Tax burden would be eased to the extent of 600 billion yuan this year

Beijing: The Chinese government is set to ease tax burden on four industries namely construction, real estate development, financial services and consumer services under its corporate tax reform programme, a media report said on Monday.
The reform seeks to replace sales tax with value-added tax (VAT) thus removing duplication of taxes and easing financial burden on enterprises, the People's Daily reported.
Under the new system, companies will no longer need to pay sales tax based on their revenue.
Tax burden would be eased to the extent of 600 billion yuan ($91.26 billion) this year, said taxation expert Hu Yijian, a professor of finance and economics at Shanghai University.

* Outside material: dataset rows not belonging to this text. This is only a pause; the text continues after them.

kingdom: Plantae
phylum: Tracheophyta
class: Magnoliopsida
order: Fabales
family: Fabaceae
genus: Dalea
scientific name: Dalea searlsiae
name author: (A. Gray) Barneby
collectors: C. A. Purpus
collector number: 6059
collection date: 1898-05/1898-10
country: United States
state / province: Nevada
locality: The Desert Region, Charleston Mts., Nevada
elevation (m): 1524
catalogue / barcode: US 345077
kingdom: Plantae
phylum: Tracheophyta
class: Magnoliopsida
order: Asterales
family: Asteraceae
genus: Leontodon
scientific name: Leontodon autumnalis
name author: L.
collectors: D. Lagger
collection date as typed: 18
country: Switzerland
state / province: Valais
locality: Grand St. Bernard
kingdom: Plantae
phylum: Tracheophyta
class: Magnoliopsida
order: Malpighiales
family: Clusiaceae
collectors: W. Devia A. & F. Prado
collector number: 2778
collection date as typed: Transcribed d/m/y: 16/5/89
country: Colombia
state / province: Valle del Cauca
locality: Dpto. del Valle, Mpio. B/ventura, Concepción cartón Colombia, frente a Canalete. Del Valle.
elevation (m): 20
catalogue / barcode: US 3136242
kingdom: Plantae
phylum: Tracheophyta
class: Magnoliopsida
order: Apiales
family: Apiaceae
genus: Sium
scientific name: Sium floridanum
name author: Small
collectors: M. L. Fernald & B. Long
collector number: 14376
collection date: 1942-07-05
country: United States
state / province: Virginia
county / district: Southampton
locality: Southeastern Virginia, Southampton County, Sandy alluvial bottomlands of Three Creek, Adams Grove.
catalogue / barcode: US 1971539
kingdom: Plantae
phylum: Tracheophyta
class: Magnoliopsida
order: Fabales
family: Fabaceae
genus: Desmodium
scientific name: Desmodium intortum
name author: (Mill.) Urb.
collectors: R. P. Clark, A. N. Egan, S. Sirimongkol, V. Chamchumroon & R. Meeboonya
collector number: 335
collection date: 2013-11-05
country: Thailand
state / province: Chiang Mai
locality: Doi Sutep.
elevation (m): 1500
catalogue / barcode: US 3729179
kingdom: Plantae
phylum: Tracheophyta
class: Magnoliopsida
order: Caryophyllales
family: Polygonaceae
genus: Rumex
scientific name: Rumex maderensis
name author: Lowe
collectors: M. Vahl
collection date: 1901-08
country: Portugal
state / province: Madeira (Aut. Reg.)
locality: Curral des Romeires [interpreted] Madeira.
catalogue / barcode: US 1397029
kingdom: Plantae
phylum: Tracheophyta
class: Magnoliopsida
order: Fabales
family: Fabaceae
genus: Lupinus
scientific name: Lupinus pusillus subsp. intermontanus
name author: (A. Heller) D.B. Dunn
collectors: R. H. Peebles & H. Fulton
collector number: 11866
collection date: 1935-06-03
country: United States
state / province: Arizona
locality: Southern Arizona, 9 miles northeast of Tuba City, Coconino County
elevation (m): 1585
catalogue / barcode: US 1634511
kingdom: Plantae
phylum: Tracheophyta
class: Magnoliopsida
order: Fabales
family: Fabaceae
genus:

Prime Minister Li Keqiang has said that a pilot programme involving VAT in place of business tax has been running effectively.
Meanwhile, the central parity rate of the Chinese currency renminbi (yuan) has been weakened by 23 basis points to 6.5539 against the US dollar on Monday.
In China's spot foreign exchange market, the yuan is allowed to rise or fall by two percent from the central parity rate each trading day.
The central parity rate of the yuan against the US dollar is based on a weighted average of prices offered by market makers before the opening of the interbank market each business day.